**Assignment**
Lines with the word "FileFunction": copy all of them from the entries below.

::: Input material :::

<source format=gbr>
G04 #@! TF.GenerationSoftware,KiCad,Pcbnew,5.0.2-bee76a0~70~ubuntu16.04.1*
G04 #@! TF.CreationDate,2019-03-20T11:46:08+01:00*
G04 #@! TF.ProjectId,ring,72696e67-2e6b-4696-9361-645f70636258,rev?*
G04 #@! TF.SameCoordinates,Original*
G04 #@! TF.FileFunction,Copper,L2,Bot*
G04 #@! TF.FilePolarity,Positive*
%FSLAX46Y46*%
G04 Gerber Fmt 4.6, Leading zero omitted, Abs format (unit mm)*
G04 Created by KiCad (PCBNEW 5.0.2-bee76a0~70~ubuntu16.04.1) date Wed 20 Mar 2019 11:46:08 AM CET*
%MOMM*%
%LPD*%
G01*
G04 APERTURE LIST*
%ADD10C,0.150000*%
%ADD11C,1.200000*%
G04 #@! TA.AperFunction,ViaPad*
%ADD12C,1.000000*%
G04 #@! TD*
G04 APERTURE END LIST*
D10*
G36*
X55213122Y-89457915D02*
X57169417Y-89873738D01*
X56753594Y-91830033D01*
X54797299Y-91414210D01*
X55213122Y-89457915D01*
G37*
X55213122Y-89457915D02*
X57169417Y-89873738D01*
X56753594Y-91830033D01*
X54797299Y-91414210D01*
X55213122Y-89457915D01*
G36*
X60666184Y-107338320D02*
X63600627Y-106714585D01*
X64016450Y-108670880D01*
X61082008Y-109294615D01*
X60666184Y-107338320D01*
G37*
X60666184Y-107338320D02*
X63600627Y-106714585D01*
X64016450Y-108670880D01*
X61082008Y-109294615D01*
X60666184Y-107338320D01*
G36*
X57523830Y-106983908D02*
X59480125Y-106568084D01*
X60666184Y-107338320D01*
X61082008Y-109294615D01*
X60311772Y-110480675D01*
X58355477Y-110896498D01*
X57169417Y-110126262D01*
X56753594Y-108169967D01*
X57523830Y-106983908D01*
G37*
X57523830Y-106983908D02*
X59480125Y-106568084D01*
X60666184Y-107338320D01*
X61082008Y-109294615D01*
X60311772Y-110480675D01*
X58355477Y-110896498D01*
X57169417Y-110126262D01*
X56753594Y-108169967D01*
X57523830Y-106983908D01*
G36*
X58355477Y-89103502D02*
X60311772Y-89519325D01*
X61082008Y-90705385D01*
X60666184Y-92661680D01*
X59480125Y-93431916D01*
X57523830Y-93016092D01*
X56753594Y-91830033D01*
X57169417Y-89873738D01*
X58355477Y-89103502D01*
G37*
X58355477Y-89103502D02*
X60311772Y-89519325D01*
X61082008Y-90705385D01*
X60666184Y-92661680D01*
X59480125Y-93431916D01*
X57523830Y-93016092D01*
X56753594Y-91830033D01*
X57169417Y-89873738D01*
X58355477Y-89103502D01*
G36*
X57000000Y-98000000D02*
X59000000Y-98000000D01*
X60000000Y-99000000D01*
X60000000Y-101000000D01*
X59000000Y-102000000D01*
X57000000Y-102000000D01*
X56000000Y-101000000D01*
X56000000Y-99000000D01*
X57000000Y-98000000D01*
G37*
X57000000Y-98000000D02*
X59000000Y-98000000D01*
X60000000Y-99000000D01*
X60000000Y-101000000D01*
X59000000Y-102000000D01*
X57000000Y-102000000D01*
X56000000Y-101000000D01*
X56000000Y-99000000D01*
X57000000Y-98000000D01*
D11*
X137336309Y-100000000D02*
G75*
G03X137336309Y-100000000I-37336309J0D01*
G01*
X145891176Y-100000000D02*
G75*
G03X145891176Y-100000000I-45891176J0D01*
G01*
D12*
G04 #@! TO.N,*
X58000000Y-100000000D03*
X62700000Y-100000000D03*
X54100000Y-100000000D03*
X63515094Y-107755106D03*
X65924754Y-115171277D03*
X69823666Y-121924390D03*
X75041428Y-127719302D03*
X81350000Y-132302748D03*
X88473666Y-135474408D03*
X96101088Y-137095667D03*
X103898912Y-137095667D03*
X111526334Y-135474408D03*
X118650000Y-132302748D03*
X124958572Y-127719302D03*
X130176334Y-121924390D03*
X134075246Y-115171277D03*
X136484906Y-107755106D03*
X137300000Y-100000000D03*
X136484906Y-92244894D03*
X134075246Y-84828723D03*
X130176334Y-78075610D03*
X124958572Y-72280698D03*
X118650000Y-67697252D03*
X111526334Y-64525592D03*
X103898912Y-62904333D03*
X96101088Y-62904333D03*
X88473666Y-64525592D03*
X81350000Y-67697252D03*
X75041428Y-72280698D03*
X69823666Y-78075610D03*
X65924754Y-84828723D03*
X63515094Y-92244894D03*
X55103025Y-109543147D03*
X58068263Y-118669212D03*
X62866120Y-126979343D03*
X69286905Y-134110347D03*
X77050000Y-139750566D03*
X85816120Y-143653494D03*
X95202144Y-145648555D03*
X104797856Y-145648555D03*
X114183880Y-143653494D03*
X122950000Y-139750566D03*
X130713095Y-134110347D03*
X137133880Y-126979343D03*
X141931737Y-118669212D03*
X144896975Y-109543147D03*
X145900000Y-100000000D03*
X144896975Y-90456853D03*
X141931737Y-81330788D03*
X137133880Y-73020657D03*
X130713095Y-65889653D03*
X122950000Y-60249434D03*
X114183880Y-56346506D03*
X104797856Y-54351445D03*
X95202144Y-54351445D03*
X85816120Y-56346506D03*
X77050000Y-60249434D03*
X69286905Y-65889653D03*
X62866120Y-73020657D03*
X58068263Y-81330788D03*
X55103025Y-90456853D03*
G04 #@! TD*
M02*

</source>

:::
::: Input material :::

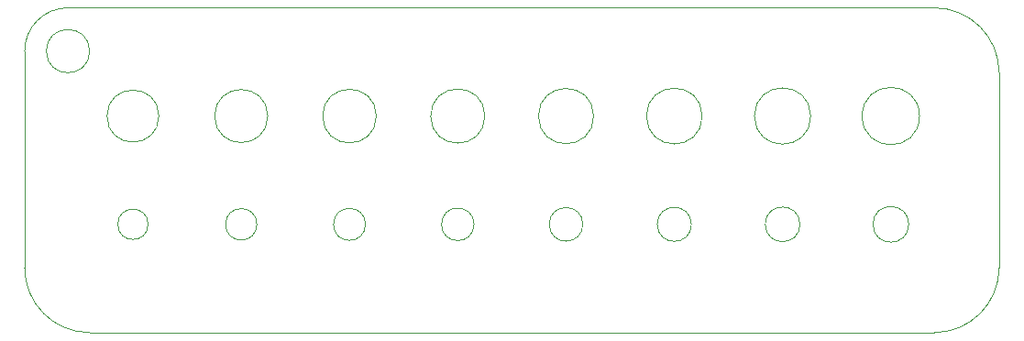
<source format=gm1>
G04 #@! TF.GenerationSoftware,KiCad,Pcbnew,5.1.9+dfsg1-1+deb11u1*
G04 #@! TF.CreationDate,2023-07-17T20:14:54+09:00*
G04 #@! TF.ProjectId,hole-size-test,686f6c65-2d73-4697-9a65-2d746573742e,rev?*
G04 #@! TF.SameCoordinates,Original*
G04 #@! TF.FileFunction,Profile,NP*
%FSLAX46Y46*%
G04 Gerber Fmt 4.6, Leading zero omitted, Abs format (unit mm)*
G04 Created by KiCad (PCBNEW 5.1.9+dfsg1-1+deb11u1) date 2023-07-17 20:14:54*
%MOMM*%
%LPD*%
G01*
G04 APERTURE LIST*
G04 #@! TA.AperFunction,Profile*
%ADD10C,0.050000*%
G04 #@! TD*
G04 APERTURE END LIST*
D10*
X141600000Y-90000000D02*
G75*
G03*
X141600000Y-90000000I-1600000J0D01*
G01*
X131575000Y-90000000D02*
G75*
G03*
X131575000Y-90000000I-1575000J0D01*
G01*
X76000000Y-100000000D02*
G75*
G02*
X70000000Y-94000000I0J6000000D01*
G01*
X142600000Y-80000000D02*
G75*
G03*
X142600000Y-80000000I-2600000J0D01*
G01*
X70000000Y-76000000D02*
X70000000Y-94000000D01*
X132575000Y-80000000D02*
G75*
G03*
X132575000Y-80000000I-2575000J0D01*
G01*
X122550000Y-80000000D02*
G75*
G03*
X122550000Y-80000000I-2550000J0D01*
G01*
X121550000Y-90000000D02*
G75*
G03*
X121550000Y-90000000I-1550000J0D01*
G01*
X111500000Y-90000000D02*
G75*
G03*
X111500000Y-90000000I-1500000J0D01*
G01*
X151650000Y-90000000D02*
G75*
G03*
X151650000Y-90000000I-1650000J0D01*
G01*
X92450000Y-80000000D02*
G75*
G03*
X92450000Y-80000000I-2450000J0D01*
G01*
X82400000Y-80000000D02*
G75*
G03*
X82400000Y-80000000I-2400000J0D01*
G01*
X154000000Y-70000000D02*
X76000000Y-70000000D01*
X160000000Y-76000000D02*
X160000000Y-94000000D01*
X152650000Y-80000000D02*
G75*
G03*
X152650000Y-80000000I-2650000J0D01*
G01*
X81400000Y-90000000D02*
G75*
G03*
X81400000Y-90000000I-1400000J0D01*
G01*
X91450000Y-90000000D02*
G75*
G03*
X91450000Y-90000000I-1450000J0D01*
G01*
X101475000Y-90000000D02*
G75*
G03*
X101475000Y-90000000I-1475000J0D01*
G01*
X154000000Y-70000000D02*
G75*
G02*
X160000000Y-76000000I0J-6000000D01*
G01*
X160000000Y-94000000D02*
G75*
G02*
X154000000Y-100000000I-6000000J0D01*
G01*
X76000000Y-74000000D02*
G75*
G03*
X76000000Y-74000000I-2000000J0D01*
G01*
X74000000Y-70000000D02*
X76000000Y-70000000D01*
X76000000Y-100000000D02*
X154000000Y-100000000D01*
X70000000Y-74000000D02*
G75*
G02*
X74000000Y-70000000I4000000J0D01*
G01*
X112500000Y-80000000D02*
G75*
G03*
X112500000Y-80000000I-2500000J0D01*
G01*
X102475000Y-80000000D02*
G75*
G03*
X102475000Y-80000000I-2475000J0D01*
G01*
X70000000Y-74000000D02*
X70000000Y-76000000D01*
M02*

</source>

:::

**Exercise response**
G04 #@! TF.FileFunction,Copper,L2,Bot*
G04 #@! TF.FileFunction,Profile,NP*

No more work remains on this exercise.